Die No Crows verstehen sich als „Folk Orchester“, auch das ist bei der Herkunft der Musiker nachvollziehbar. Ihre derzeitige Heimat haben fast alle in Sligo an der Nordwestküste Irlands, wo die Natur sehr schön, aber sonst nicht viel los ist – das muss man schon selber machen: Die Band spielt regelmäßig in Pubs, die Musiker unterrichten an einer eigens gegründeten Akademie. Der Kontrabassist Eddie Lee kommt aus Sligo, ebenso wie Ray Coen an Gitarre und Geige. Beide bilden häufig das rhythmische Fundament der No Crows.

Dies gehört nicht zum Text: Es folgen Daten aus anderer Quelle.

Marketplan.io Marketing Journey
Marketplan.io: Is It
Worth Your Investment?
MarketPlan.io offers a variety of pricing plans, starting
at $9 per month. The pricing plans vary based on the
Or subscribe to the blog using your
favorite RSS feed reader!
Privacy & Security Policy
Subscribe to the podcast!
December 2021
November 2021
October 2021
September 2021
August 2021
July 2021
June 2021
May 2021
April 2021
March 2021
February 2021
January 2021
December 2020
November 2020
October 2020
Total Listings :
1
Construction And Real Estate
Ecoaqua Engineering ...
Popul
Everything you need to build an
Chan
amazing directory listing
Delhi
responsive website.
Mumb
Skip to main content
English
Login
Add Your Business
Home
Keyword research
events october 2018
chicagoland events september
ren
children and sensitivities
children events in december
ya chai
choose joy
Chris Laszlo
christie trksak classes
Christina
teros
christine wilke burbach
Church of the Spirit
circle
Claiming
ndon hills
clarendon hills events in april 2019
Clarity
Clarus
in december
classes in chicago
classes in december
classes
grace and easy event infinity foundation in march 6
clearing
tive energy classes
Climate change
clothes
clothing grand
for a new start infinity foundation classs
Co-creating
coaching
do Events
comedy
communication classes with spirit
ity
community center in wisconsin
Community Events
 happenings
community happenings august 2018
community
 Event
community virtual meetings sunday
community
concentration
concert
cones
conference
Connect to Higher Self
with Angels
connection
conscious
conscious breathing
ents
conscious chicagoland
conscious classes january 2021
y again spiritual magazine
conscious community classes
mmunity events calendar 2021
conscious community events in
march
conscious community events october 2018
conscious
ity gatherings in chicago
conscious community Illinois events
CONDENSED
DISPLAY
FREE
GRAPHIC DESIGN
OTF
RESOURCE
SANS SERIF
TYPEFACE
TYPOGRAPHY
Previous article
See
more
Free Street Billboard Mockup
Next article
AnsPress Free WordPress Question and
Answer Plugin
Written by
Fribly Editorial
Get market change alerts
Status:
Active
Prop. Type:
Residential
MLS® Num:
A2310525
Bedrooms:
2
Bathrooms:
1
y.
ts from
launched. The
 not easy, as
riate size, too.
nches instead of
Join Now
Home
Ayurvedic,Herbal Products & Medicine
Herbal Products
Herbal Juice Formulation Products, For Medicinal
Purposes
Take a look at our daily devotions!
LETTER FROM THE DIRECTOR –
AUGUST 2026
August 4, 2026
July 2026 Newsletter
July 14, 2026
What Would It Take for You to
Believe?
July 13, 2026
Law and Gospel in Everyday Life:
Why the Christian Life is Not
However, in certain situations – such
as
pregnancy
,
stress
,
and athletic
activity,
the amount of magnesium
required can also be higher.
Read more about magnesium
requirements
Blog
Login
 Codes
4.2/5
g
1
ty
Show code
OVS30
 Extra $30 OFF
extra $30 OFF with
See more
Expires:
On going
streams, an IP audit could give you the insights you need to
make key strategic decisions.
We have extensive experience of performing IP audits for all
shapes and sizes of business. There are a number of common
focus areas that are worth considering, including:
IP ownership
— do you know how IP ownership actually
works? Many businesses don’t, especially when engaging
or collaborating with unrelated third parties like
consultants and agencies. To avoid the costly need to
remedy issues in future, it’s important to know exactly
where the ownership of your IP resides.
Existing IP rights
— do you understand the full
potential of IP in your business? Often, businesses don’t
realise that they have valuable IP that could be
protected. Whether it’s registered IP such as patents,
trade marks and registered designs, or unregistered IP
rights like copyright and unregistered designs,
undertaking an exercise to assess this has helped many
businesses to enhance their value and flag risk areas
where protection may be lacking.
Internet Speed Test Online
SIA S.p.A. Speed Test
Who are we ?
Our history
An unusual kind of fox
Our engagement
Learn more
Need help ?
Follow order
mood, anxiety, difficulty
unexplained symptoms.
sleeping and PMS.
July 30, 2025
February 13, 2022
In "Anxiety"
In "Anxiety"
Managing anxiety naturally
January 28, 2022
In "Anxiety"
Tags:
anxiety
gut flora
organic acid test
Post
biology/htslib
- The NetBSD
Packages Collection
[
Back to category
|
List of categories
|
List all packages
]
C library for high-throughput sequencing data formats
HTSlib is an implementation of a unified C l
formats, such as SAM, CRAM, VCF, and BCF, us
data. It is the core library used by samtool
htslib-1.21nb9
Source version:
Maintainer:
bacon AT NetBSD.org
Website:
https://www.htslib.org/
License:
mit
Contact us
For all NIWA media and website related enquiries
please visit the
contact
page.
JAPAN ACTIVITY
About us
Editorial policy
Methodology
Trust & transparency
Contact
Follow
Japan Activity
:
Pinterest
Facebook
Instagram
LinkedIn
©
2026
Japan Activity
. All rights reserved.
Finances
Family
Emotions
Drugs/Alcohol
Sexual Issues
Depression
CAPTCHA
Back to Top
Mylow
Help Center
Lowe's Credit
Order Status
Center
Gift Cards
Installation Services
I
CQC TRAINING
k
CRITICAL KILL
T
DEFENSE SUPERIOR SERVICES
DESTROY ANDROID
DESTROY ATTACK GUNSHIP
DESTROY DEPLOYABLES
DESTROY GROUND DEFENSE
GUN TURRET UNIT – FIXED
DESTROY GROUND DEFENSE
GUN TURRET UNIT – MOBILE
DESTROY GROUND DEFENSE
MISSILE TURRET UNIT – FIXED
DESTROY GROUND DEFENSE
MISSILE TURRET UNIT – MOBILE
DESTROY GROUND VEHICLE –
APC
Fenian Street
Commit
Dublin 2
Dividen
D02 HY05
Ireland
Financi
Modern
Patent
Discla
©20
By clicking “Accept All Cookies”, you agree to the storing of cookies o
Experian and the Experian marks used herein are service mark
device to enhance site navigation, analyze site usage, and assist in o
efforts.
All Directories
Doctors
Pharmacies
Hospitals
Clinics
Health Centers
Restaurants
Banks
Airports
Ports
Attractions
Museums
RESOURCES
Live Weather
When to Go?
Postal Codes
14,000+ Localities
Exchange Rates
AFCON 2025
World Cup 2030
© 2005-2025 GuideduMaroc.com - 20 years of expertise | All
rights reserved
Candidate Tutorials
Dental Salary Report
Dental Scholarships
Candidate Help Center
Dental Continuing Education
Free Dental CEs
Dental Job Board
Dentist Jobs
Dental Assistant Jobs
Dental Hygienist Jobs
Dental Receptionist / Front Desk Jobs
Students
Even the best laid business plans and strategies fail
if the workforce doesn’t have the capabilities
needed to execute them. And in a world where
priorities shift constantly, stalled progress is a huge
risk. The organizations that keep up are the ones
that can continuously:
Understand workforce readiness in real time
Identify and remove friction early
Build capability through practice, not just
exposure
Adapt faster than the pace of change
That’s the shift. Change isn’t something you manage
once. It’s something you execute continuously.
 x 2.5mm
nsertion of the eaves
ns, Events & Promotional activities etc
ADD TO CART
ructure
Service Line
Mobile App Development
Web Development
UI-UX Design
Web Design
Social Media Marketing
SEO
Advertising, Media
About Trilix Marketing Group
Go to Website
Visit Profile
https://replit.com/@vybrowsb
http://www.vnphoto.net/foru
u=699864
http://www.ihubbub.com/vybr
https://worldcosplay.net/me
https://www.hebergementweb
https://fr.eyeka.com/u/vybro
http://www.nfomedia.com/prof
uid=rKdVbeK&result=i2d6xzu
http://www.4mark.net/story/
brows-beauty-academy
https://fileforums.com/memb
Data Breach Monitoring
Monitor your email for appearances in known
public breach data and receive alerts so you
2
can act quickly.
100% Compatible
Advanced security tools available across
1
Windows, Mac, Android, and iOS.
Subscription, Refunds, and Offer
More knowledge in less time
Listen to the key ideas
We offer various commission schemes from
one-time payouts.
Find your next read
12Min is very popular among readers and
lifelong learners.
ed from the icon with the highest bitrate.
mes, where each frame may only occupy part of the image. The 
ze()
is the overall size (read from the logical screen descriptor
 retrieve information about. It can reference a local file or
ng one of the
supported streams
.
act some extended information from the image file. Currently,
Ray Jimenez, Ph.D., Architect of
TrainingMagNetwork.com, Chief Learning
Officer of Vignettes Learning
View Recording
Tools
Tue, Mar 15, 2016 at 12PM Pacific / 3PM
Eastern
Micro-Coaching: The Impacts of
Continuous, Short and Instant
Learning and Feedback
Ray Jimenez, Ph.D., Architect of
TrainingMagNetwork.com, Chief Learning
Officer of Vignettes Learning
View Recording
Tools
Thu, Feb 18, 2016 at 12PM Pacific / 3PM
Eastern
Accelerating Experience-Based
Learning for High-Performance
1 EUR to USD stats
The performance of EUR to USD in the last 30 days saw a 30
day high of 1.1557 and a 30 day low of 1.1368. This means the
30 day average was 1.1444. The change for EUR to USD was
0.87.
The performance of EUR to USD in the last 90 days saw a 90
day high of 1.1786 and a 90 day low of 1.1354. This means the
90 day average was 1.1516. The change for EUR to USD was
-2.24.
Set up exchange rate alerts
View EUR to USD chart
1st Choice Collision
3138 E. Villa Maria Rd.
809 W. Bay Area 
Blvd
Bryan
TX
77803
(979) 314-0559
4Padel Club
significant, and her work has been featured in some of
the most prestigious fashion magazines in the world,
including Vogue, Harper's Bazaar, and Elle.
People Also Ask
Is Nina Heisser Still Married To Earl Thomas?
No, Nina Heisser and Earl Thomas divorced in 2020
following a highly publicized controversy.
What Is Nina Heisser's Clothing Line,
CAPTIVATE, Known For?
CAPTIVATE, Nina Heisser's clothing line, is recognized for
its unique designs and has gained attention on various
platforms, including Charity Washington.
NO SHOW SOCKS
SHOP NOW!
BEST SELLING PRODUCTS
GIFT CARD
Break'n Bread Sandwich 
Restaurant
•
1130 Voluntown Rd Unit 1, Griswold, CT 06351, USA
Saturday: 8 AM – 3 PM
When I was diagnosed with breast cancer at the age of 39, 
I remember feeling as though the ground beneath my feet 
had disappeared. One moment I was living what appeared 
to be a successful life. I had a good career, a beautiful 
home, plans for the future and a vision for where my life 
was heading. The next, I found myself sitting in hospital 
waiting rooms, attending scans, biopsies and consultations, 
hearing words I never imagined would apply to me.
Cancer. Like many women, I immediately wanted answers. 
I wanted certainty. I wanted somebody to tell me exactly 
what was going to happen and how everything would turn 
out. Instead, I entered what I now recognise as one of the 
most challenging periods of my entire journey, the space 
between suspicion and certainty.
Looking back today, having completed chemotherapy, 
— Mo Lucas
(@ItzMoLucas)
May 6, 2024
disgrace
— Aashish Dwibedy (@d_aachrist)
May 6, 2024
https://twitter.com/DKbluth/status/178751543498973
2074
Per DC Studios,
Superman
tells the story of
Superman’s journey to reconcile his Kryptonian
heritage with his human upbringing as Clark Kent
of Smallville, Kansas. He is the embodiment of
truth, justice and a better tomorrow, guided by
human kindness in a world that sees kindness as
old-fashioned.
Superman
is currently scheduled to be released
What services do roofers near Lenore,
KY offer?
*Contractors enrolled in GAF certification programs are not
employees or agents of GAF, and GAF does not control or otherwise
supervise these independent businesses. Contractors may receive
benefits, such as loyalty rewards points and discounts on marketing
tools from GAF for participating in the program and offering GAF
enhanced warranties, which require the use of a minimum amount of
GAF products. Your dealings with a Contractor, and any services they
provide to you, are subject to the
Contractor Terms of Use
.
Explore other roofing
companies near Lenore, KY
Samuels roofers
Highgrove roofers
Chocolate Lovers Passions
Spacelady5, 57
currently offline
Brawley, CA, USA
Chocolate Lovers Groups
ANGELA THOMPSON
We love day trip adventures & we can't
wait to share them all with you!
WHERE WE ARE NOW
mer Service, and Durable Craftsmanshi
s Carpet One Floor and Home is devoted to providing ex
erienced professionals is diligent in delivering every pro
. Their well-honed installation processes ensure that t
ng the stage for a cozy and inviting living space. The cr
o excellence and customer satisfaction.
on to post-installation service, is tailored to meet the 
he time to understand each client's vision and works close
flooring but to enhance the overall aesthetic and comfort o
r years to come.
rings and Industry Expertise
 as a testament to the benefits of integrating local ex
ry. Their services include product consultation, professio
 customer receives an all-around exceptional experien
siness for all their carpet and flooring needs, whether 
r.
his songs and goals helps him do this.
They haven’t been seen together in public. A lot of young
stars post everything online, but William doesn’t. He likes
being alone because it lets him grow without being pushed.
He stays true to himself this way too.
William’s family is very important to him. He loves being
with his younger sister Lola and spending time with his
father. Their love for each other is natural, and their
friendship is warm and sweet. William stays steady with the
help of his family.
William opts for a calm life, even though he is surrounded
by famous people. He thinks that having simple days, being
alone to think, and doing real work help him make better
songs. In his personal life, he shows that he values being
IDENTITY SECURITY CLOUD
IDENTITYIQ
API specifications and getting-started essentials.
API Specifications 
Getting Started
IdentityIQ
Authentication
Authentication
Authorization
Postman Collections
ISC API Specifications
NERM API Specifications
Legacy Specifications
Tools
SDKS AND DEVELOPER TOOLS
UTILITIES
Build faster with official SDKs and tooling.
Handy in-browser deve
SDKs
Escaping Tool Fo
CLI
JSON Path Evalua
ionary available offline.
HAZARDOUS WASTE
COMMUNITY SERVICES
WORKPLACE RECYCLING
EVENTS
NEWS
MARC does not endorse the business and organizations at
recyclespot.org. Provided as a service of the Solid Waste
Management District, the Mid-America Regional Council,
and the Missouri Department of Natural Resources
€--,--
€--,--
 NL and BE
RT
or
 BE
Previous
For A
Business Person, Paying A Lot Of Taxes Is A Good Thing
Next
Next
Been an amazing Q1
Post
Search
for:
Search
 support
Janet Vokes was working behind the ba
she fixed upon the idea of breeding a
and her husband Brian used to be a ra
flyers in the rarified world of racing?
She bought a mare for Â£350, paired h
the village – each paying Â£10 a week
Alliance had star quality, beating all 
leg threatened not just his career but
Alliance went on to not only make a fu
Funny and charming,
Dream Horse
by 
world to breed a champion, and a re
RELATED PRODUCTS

Ein Virtuose ersten Ranges ist Oleg Ponomarev. Zehn Jahre war er mit der russischen Gypsy-Band Loyko unterwegs: Er erzählt eine lustige Geschichte über den stilbildenden Jazz-Geiger Joe Venuti. Und wie dieser lockert er das Bogenhaar vom Bogen, führt den Bogenstab unter der Geige und kann so mehrere Töne gleichzeitig spielen.
Schließlich Steve Wickham: Seit er in der Band ist, geht es in Sachen Popularität steil bergauf. Der weltbekannte Fiddler hat schon mit U2 getourt, spielt bei den Waterboys und ist ein gefragter Session-Musiker. Wickham erweist sich auch als grandioser Sänger: In seinem Stück „Pascal“über einen Clochard in Paris singt er sogar Französisch. Wobei seine Stimme fast so kaputt wie die von Tom Waits klingt! Die „Irish World Folk“-Band lieferte ein tolles Konzert. So konnte man genüsslich in die Nacht zum St. Patrick’s Day starten.